Keyspace = {
Column Family : {
Row Key : {
Column Name : 'Column Value'
Column Name : 'Column Value'
Column Name : 'Column Value'
...
}
}
}Think you understand it? Pretend that you don’t know the meaning of Row, Key or Column. I wish someone told me that before I got into Cassandra.
Pop your stack: the relational model (mostly) does not apply
A paradigmatic dichotomy of data modeling is the notion of serial vs. parallel. Whether in databases or programming languages etc., a lot of effort has been made to express data in series, parallel, or some composition of both.
Series
a number of things, events, or people of a similar kind or related nature coming one after another …
In programming languages you have arrays, lists, vectors, etc.; in databases you have tables of rows. In a database you might find a table named user, probably stores one or more user records; any record in the user table does not necessarily relate to any other; any limits to the number of records in the user table are implementation dependent and for the most part be considered arbitrary.
Parallel
occurring or existing at the same time or in a similar …
or
The opposite of series.
Databases represent these as row of columns; Programming languages have tuples, maps, hashes, structs, classes, etc. Continuing the database example, a record in the user table probably stores exactly one fixed size set of facts about a user as fields; all fields are assumed to be true for that user in some greater disposition; altering the set of fields fundamentally changes the model.
Does Cassandra do this? Yes & No, at the same time.
In Cassandra you can have many columns in a row, at the time of writing about 2 Billion. Major relational databases have limits on the order of Thousands. If unintuitive, take a moment to grok the difference between Thousands and Billions, we are not comparing apples to apples.
In this example, rows model entities and columns model keys. Depending on the replication strategy, bic and pilot might not exist on the same node. This is something to consider when defining the Keyspace.
Manufacturers = {
bic : {
origin : 'france'
year : 1945
}
pilot : {
origin : 'japan'
year : 1918
}
}In this example rows are series of model numbers and their respective description.
ProductDescriptionsByMfgr = {
bic : {
FRM41 : 'BIC 4-Color Ballpoint Pen Refill, Fine Point'
MRM41 : 'BIC 4-Color Ballpoint Pen Refill, Medium Point'
}
pilot : {
77227 : 'Dr. Glip, Better & EasyTouch Retractable Ballpoint Pen Refill, Medium, Black'
77228 : 'Dr.

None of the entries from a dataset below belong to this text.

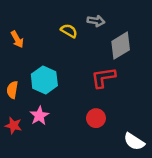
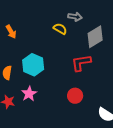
yellow semicircle: (69, 31) -> (60, 29), moved

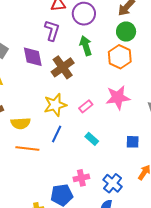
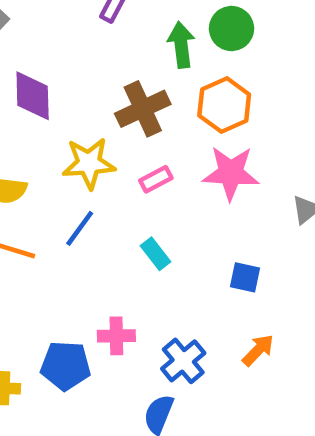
green circle: (126, 32) -> (232, 29), moved
purple diamond: (33, 57) -> (33, 96), moved
orange hexagon: (120, 57) -> (224, 105), moved
brown cross: (63, 67) -> (143, 109), moved

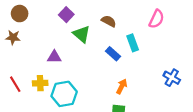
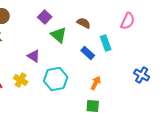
purple triangle: (54, 57) -> (34, 56), turned 32
yellow cross: (40, 83) -> (21, 80), turned 32
cyan hexagon: (64, 94) -> (56, 79), moved

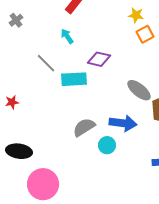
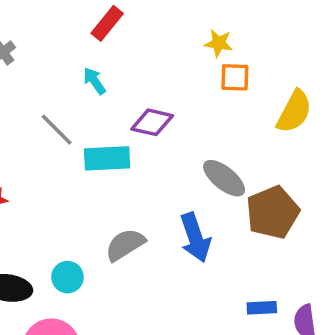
orange square: (145, 34) -> (235, 77), turned 30
blue arrow: (123, 123) -> (195, 238), turned 64
cyan circle: (107, 145) -> (68, 277), moved

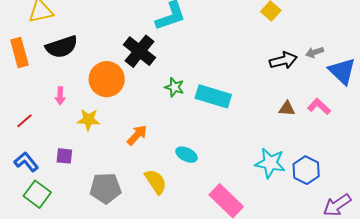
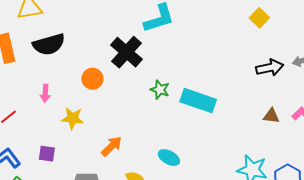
orange circle: (107, 79) -> (92, 79), size x0.6
orange arrow: (137, 135) -> (112, 146), moved

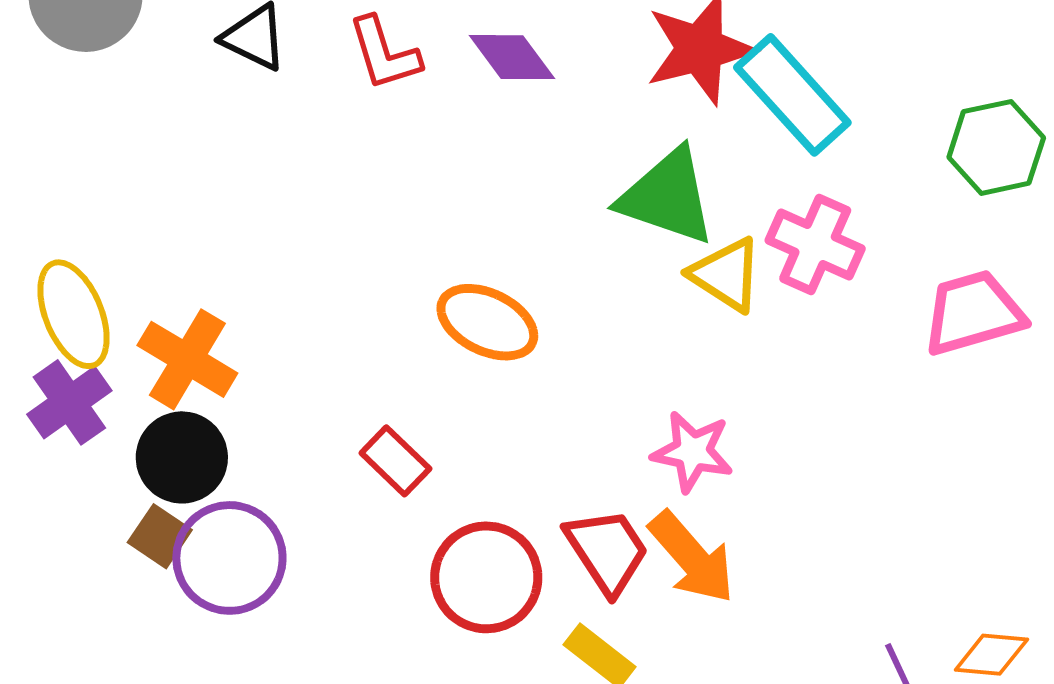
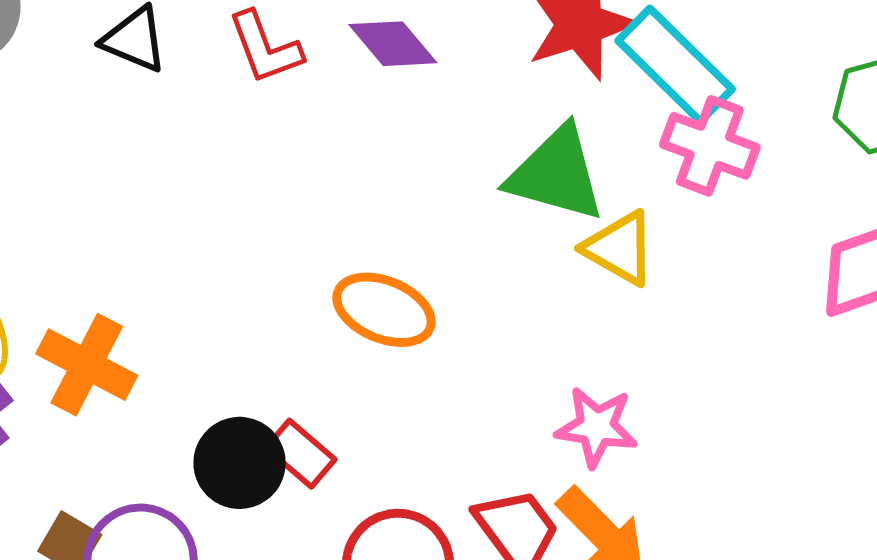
pink cross: (815, 244) -> (710, 146), moved
black circle: (182, 457) -> (240, 463), moved

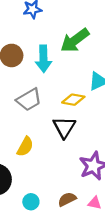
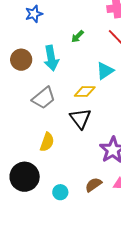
green arrow: (75, 40) -> (77, 36), size x0.5

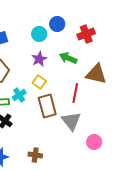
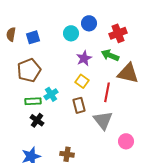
green arrow: (68, 58) -> (110, 55), moved
purple star: (39, 59) -> (84, 58), moved
yellow square: (39, 82) -> (82, 81), moved
brown rectangle: (47, 106) -> (79, 105), size x0.7

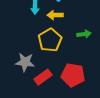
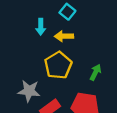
green arrow: (84, 34) -> (95, 72), moved, turned -56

Glip, Better & EasyTouch Retractable Ballpoint Pen Refill, Medium, Blue'
77210 : 'Dr. Glip, Better & EasyTouch Retractable Ballpoint Pen Refill, Fine Point, Black'
77221 : 'Ballpoint Pen Refill, Medium Point, Black'
77222 : 'Ballpoint Pen Refill, Medium Point, Blue'
77215 : 'Ballpoint Pen Refill, Fine Point, Black'
}
}You should be experiencing some cognitive dissonance. It’s OK, Cassandra conflates series and parallel within a row. So add columns all day long, but still add rows all day long too.
It is important to know that all columns in a row are sorted. If I add another column to this row it will be inserted at the correct position. Even in the previous example, the column origin will precede year. How columns are sorted within a row is configurable per Column Family.
Also, no distribution or replication takes places within a row: each copy of a row will contain all columns; conversely if your replication doesn’t take this into consideration integrity or performance may suffer.
If you want something a more complex than a single datum as a column’s value check out Super Columns
The norm is to Denorm: model for queries.
If the intent of a query is to retrieve a single item then model that single item:
Procucts = {
77227 : {
description : 'Dr. Glip, Better & EasyTouch RetractableBallpoint Pen Refill, Medium, Black'
manufacturer : 'pilot'
price : '$1.59'
quantity : '2'
}
}If you need a listing of products with descriptions per manufacturer,
store exactly that (as in the ProductDescriptionsByMfgr example). Don’t feel the need to
normalize.
Is this a waste of disk? disk is cheap, querying a big dataset is not.
Mixing implementation and domain modeling …
It may seem as if there is no clean separation of domain modeling and actual implementation. The structures available in Cassandra come with many critical implementation-specific strings attached. Very true, but before holding this against Cassandra, consider if other database systems are free from this. Things like replication, sharding, data warehousing, denormalized data, etc. are common in decent sized implementations and will definitely leak back into the domain modeling.
Terminology killed the cat
Not only is Cassandra’s terminology confusing it’s downright misleading. Row, Column & Key all have existing semantics in the land of databases. To make matters worse, Cassandra’s definitions are not even orthogonal to the existing ones — they exist in a difficult state of quasi-synonymity.
Despite this disservice, the set of small unused words apropos of database is probably depleting as fast four-letter English profanity. I’ll take key over distributed ordered set descriptor any day.
I was thrown into the Cassandra pool without knowing how to swim, I hope this helps anyone in the same situation. Expert swimmers out there please correct me where wrong.